Some time ago, I wrote about how to use Virtio with FreeBSD 8.2. As I pointed out in the article, the performance was not nearly as good in FreeBSD 8.2 as it was in 9.0-RC1. Hence I wanted to get all my nodes over to 9.0 as soon as possible to take use of the massive boost in I/O performance.
In this article I will walk you through the process of updating an existing system from FreeBSD 8.2 (without Virtio) to 9.0 with Virtio.
If you’re just curious on how to get Virtio working on a fresh FreeBSD 9.0 installation, skip to Step 2.
Step 1: The upgrade
Let’s get right to it. Here’s the first step in the upgrade process:
freebsd-update upgrade -r 9.0-RELEASE
Once all files have been fetched, you will be asked a number of questions about merging config-files. They all seemed reasonable to me, so I just answered ‘y’ to all of them, but it might differ for you. Make sure you read the diff before accepting it.

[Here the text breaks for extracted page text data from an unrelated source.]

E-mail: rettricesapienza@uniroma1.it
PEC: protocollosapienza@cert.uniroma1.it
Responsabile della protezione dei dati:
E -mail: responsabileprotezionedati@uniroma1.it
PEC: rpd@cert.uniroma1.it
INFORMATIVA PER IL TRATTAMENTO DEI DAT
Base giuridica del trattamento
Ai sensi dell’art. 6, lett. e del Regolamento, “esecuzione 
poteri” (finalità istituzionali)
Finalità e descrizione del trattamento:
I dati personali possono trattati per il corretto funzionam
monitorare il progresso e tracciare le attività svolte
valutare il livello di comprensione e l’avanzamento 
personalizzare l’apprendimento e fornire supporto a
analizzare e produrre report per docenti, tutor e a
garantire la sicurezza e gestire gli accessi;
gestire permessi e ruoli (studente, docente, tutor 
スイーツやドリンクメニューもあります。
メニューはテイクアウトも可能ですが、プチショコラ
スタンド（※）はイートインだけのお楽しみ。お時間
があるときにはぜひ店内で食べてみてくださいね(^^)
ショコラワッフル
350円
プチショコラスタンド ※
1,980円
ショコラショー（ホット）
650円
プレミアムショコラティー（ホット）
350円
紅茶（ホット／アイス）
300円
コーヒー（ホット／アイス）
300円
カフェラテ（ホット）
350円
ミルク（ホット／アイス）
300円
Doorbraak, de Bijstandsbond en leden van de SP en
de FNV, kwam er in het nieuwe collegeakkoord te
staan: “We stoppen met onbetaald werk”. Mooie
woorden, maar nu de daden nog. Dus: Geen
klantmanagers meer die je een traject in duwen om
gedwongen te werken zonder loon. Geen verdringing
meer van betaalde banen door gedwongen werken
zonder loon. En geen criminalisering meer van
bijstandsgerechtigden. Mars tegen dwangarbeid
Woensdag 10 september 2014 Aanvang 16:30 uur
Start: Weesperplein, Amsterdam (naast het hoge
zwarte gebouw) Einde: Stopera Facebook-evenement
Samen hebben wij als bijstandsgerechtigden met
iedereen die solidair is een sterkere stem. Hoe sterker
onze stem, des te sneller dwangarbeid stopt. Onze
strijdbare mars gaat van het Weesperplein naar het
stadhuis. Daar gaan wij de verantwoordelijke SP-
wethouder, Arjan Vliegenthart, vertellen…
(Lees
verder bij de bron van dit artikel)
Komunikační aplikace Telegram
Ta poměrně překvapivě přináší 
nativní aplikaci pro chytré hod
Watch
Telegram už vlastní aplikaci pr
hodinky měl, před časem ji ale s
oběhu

If you get the following error:
The update metadata is correctly signed, but failed an integrity check. Cowardly refusing to proceed any further.
Then simply patch your freebsd-update using the following command (source):
sed -i '' -e 's/=_/=%@_/' /usr/sbin/freebsd-update
and then re-run the upgrade command again.
If that went fine, it’s time to update the actual system. To do that, run:
Onde the update is done, reboot your system:
shutdown -r now
When it comes back up, make sure you run the install-again to install again to intall the userland updates:
Once you’ve run this, you’ll get the message:
Completing this upgrade requires removing old shared object files.
Please rebuild all installed 3rd party software (e.g., programs
installed from the ports tree) and then run
/usr/sbin/freebsd-update install again to
finish installing updates.
This is of course a massive pain in the butt, but you need to do this nonetheless. Depending on how many packages from ports you have installed, this may take everything from a few minutes to a long time.
The easiest way to do this is to run portupgrade (if you don’t have portupgrade, install it from
rm /var/db/pkg/pkgdb.db && pkgdb -Ffuv && portupgrade -afp
I added the ‘p’-flag, as this allows you to run ‘portupgrade -afP’ on other nodes (assuming you have a shared ports-tree) and just install the packages without having to re-compile them.
Finally, when you’ve done this, you can run (for the last time):
Step 2: Installing Virtio
Nowadays, Virtio is available in ports. That’s of course great, as that reduces the burdan of installing it. All you need to do is to run:
cd /usr/ports/emulators/virtio-kmod && make clean install
Once the kernel-module is installed, add the following to /boot/loader.conf:
virtio_load="YES" virtio\_pci\_load="YES" virtio\_blk\_load="YES" if\_vtnet\_load="YES" virtio\_balloon\_load="YES"
Next, we need to tell the system to actually use Virtio. The above commands assume that you are using ‘emX’ as your network-interface and /dev/daX or /dev/adX as your harddrive. It also that you’re using /etc/pf.conf as your firewall config, and that you have coded it to use the NIC’s name and not just IP-address. If you’re not using PF or use a different setup, simply skip the last command.
cp /etc/fstab /etc/fstab.bak && cat /etc/fstab.bak | perl -pe "s/ad/vtbd/g; s/da/vtbd/g;" > /etc/fstab cp /etc/rc.conf /etc/rc.conf.bak && cat /etc/rc.conf.bak | perl -pe "s/em/vtnet/g;" > /etc/rc.conf cp /etc/pf.conf /etc/pf.conf.bak && cat /etc/pf.conf.bak | perl -pe "s/em/vtnet/g;" > /etc/pf.conf
Now power off the system to make the changes to the host:
shutdown -p now
When the system stops, update all network drivers to Virtio and change the primary disk to block-driver.
You should now be able to boot into the new system with Virtio and enjoy a lot better (and more reliable) speed.